Enter Shikari, Fever 333 & Noahfinnce – Motorpoint Arena, Nottingham – 10/02/24

Rou Reynolds of Enter Shikari in Nottingham. Photo by Carrie-Anne Pollard

First support tonight comes from YouTuber turned rock star Noahfinnce. While in some circles his brand of poppy angst filled rock is highly appreciated and loved, it doesn’t quite translate tonight. This just isn’t the right audience – most are probably a decade too old to truly fit into his demographic.

That being said, Noahfinnce – the man and the band – are having a blast, and do manage to pull some heads up in attention. ‘Life’s a Bit’ gets a good amount of cheers, and ‘Scumbag’ (which opens with Noah saying ‘this song is not about JK Rowling and she doesn’t suck…legally’) gets heads nodding with the electro synth beats that Enter Shikari fans can’t help but be drawn to. While I don’t know if the crowd will be flocking to check out Noahfinnce after tonight, he certainly managed to win them over in the moment.

Main support is Fever 333, who, as of the middle of last year, are now a quartet. With Jason Butler at the helm, it’s no surprise when they blast onto the stage with energy and charisma. Opening with ‘Burn It’. Our headliners tonight are no strangers to a political message, and the supports they’ve chosen follow suit. While Noahfinnce talked about transphobia, Fever 333 stack their set with important messages. First, a heartfelt speech in support of Palestine, next a dedicated song – ‘One of Us’ to all women, and of course, the powerful through line of racism, community and justice is on display throughout the whole set.

During each song the crowd grows bigger, the energy increases and Fever 333 feed off of it. While I do think bands like this work better in a more intimate, frenzied setting, the huge scale of the arena doesn’t stop Butler getting into the crowd, standing on the hands of the masses during ‘BITE BACK’ (then apologising for definitely accidentality stomping on someone’s head while out there) They finish the set with ‘Hunting Season’.

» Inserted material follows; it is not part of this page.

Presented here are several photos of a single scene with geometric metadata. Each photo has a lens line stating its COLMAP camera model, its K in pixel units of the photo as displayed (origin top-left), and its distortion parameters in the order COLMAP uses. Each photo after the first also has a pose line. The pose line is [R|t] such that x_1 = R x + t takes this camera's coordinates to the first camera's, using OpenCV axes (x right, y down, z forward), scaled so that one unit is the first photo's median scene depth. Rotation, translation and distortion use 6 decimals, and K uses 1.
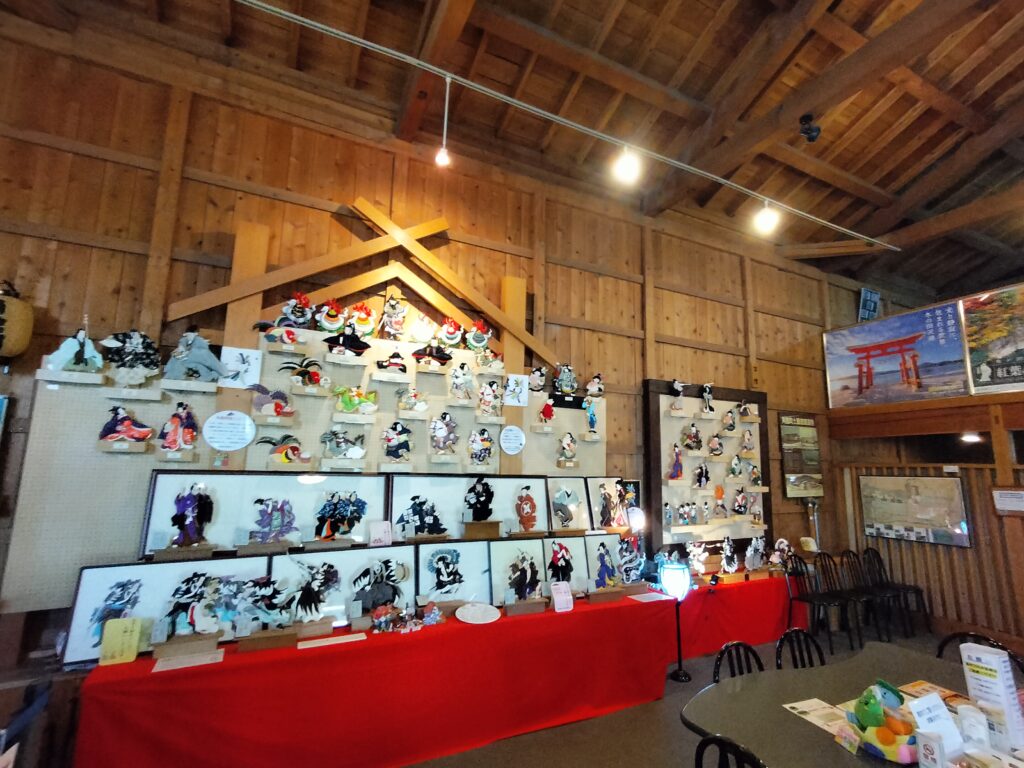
lens RADIAL K [[488.8, 0, 513.4], [0, 488.8, 391.4], [0, 0, 1]] dist [-0.006610, 0.009127]
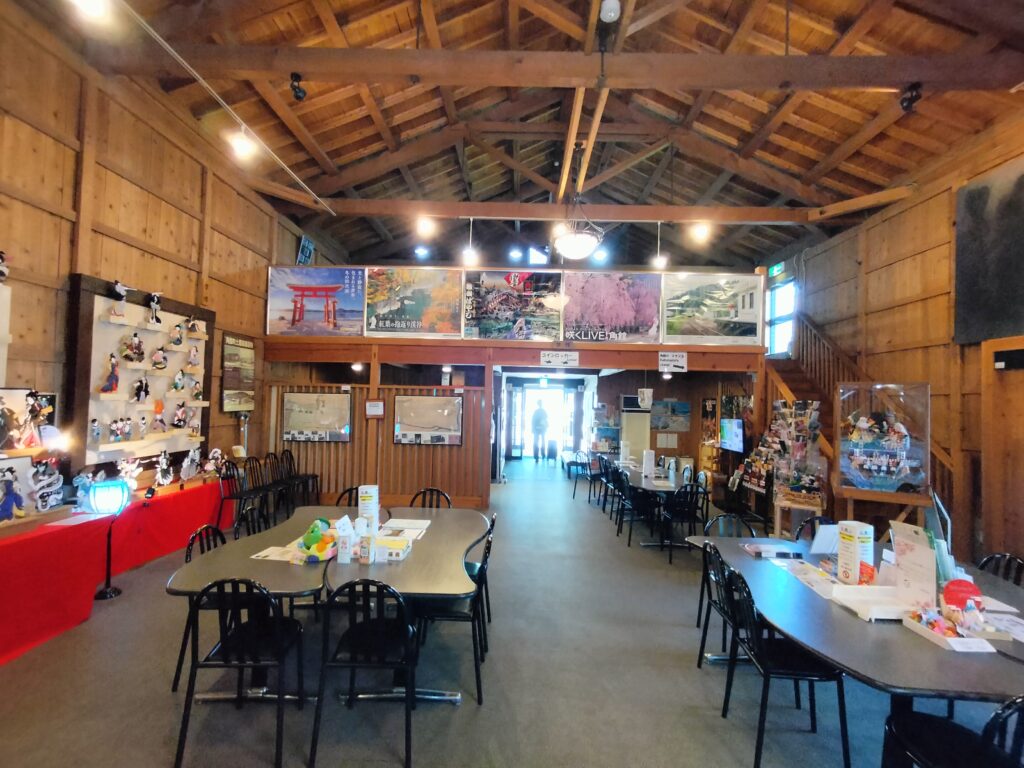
lens RADIAL K [[488.8, 0, 512.4], [0, 488.8, 385.4], [0, 0, 1]] dist [-0.006610, 0.009127]
pose [[0.466838, 0.024822, 0.883994, -0.108671], [-0.153335, 0.986737, 0.053269, 0.005330], [-0.870948, -0.160416, 0.464453, -0.053812]]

Finally, what everyone has been waiting for, Enter Shikari. Vocalist Rou Reynolds appears on stage alone, to open the set with the spoken word ‘System…’ with only the visuals behind to accompany him. Soon though, the rest of the band join, to kick straight into ‘…Meltdown’. All the pent up energy comes rushing out of the audience, screaming the words at the top of their lungs, from start to finish.

Everything about the night is near perfect. The band sound on point, not wavering in energy or talent throughout the full hour and 45 minute show. The visuals that join them on multiple backdrops add an extra layer to the experience – whether it’s to help tell a story, to add a trippy abstract artistic element or to splash a silly 15ft selfie across the screen (I’m looking at you Rob Rolfe)

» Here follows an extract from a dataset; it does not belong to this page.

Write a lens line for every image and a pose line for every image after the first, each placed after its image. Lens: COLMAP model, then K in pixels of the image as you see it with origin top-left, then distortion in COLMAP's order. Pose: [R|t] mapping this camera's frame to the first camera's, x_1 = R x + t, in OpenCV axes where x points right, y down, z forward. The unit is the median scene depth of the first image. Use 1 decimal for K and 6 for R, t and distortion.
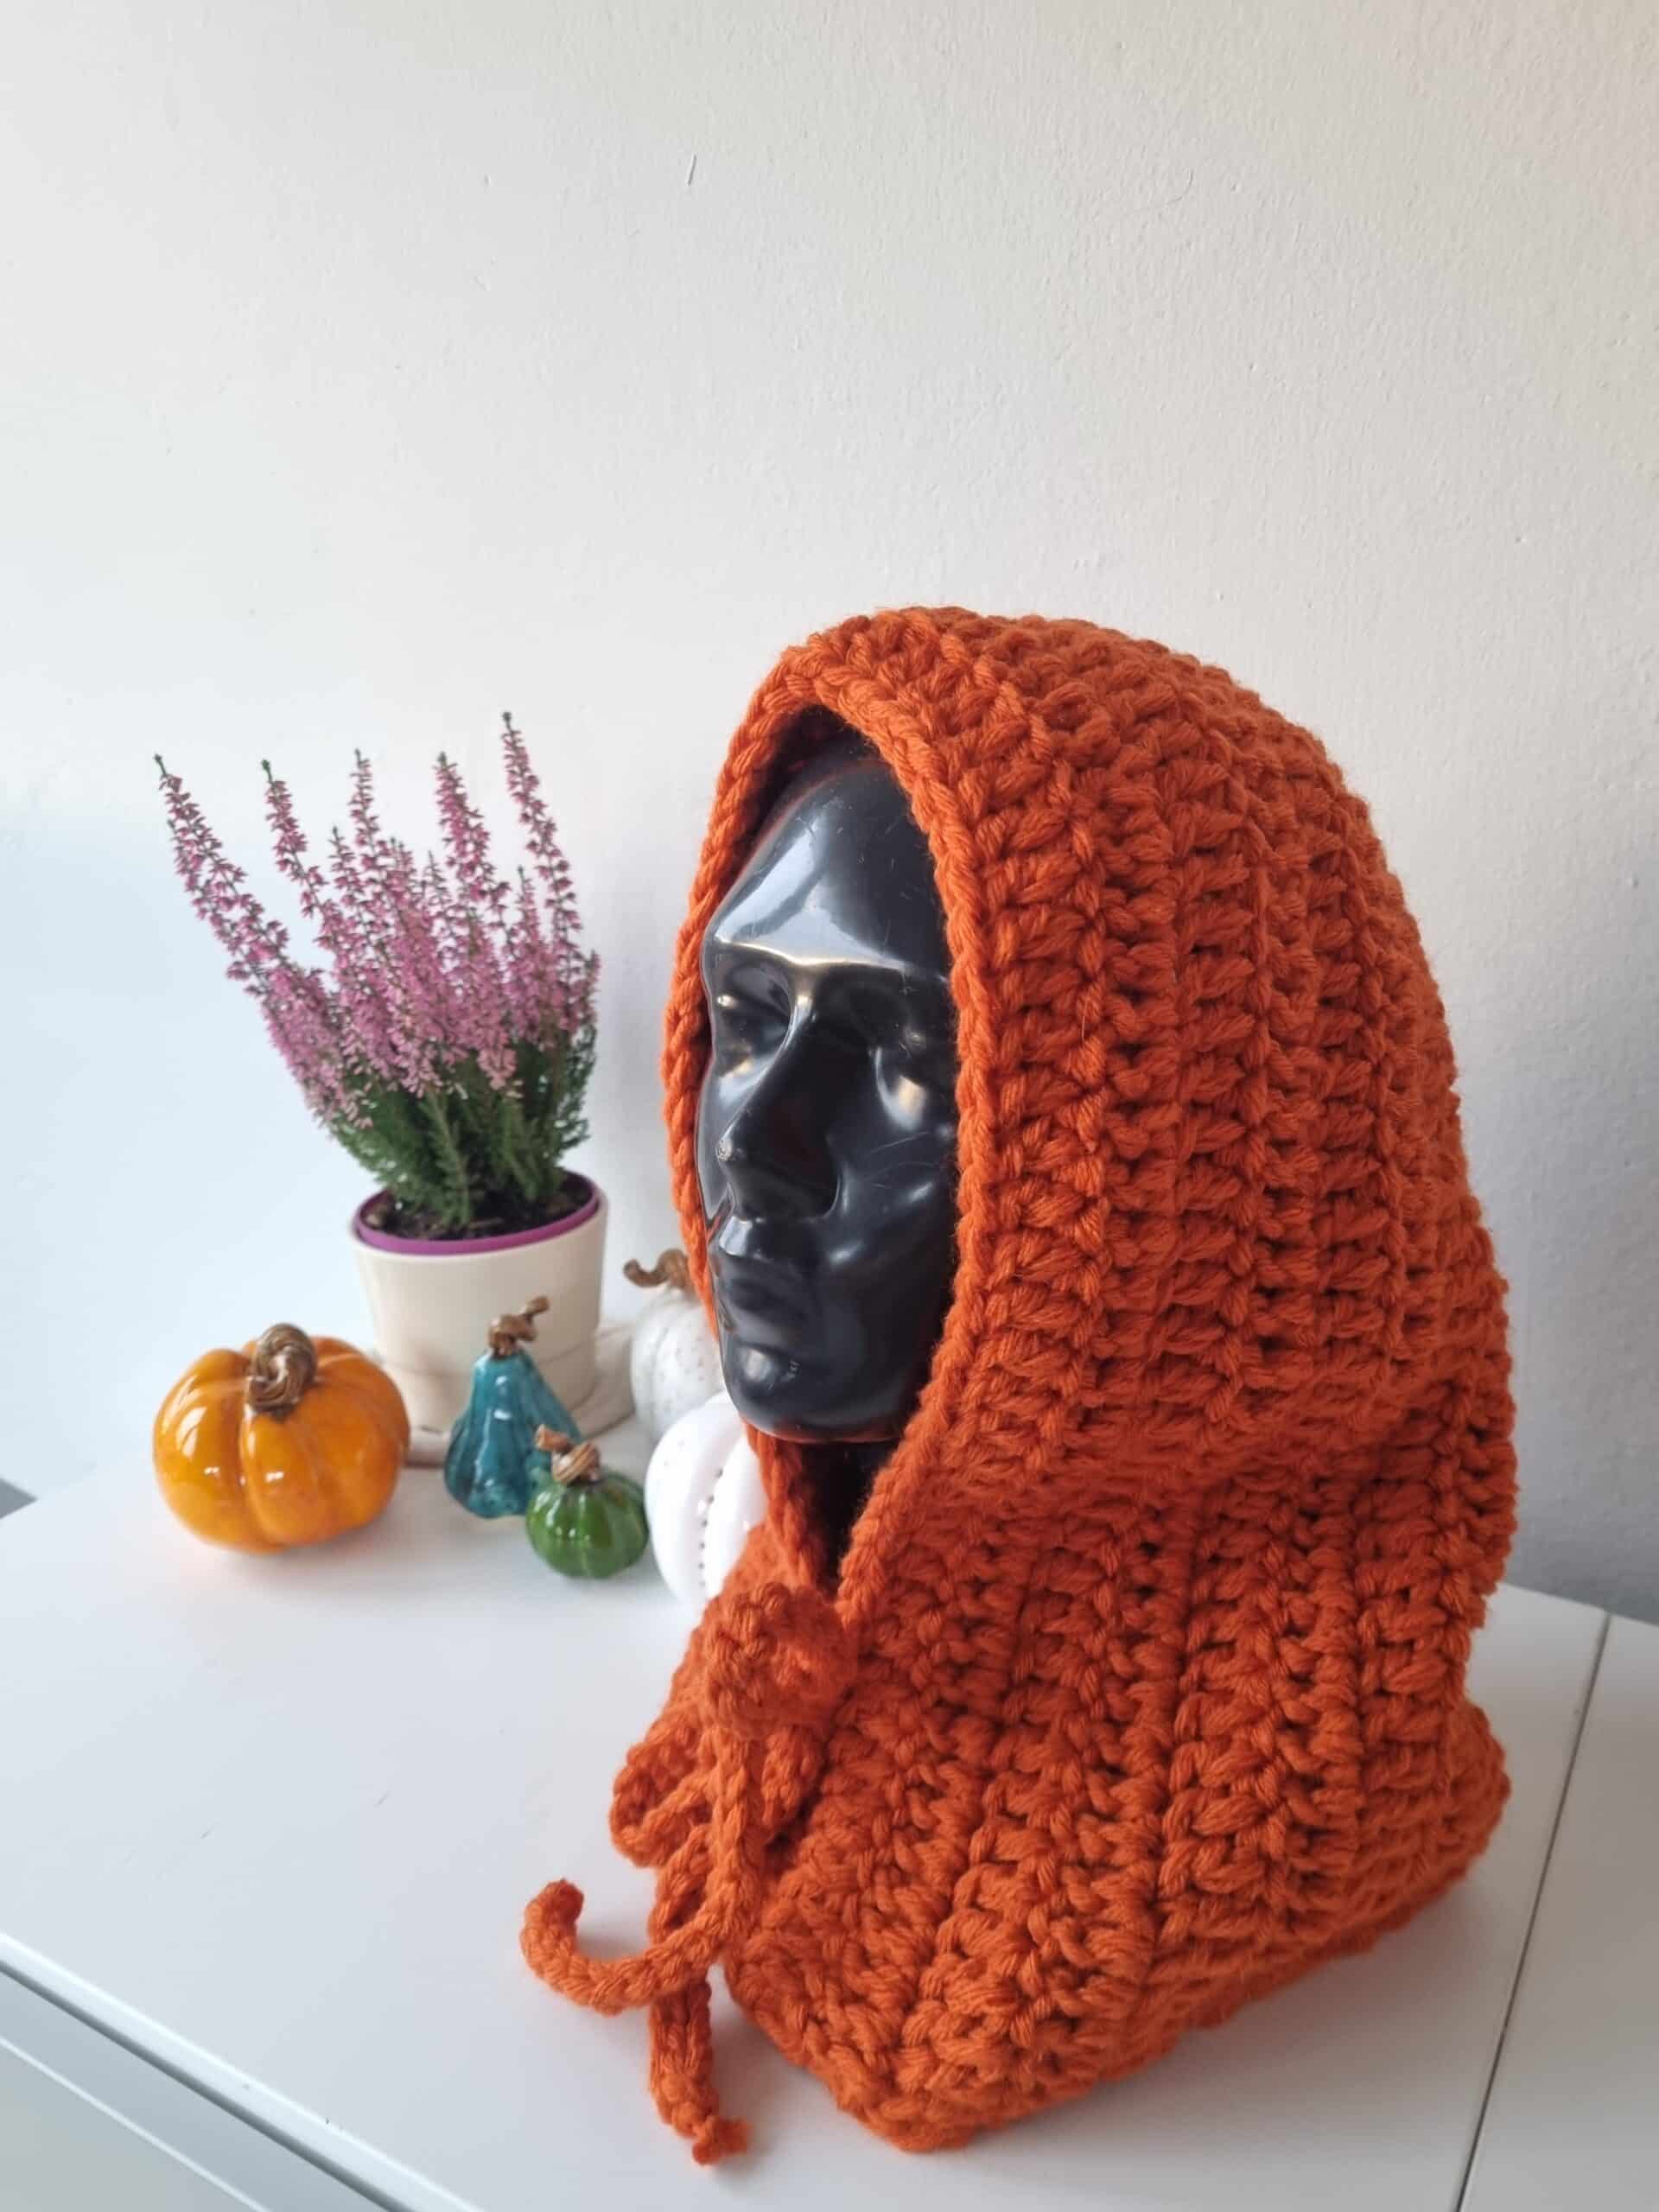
lens RADIAL K [[1701.9, 0, 832.1], [0, 1701.9, 1108.9], [0, 0, 1]] dist [0.030203, -0.044845]
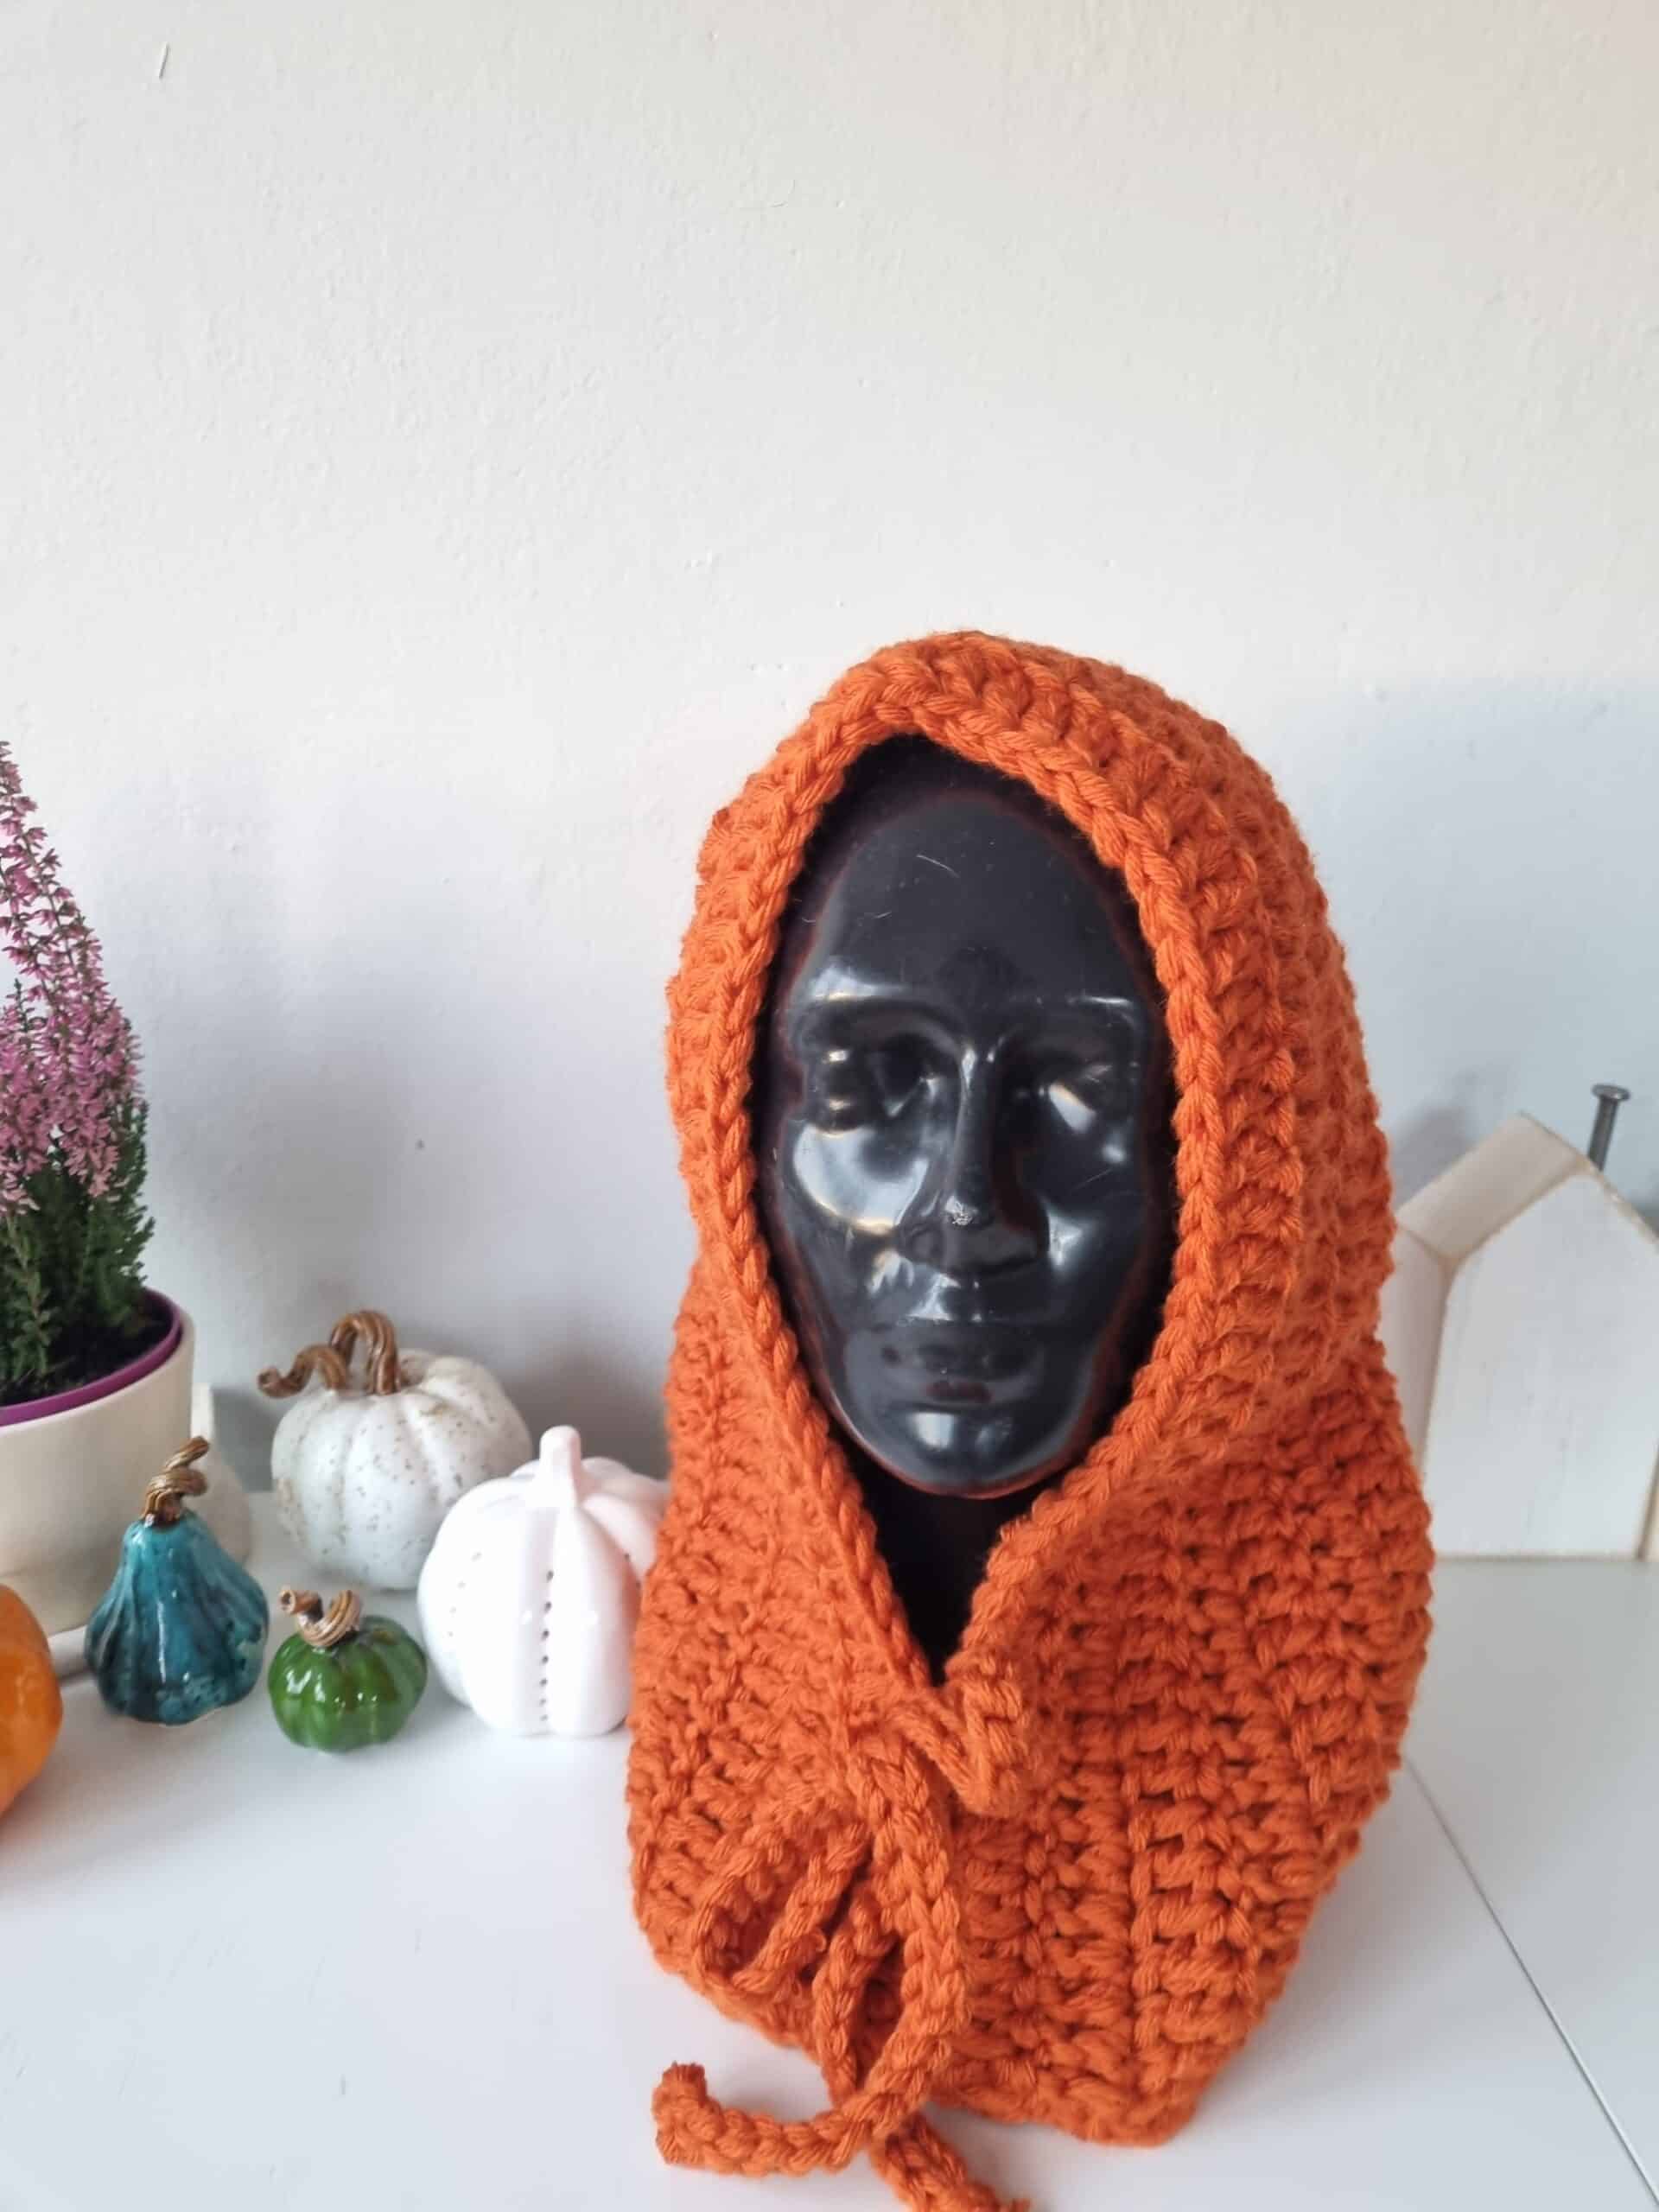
lens RADIAL K [[1701.9, 0, 878.2], [0, 1701.9, 1112.2], [0, 0, 1]] dist [0.030203, -0.044845]
pose [[0.817971, -0.140337, 0.557879, -0.568222], [0.128906, 0.989840, 0.059995, -0.086383], [-0.560630, 0.022840, 0.827751, 0.225837]]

Before kicking into ‘Bloodshot’ Reynolds climbs to the top of the left light tower, interacting with the screen in a way that makes it look like water. Not one to leave out the other side, later in the set the rest of that band get a little breather, as he makes his way to the top of the right tower to perform a few cut down acoustic tracks, including ‘The Pressure’s On’ and ‘Juggernauts’.

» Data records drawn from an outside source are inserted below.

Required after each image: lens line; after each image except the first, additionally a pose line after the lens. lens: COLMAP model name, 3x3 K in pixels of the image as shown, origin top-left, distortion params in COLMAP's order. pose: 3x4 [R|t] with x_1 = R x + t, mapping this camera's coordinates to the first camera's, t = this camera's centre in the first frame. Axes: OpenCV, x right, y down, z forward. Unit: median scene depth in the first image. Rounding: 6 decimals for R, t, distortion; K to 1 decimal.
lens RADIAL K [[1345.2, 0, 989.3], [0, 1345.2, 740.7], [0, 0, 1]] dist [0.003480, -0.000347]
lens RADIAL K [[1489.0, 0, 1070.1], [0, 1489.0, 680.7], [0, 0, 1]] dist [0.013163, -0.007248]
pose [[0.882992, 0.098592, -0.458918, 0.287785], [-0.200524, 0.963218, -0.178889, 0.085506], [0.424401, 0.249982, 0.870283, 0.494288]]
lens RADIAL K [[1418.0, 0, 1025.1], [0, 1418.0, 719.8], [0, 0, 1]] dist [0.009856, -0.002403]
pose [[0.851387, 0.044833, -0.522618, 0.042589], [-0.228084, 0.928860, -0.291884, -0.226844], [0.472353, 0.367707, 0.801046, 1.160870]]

Though this tour is billed as ‘A Kiss For the Whole World’ tour, each album in their 20+ year career is represented on an almost equal footing. Each sitting alongside one another, showing that Enter Shikari aren’t capable of making a dud. Jason Butler joins the band for recent collaboration ‘Losing My Grip’, while during ‘The Sight’ Rou tries (and fails) to make his way around the whole arena’s seating area.

Meanwhile, (badumtish) the set ‘finishes’ on ‘{The Dreamer’s Hotel}‘, before actually finishing on an incredibly nostalgic encore of ‘Sorry You’re Not a Winner’ and of course, ‘A Kiss for the Whole World x’.

Enter Shikari continuously prove that they are a band that thrive and flourish on the live experience. From the tiny basement rooms of yesteryear, to the packed out stadiums of today, Shikari never fail to deliver. Go and see them live. Go. Now.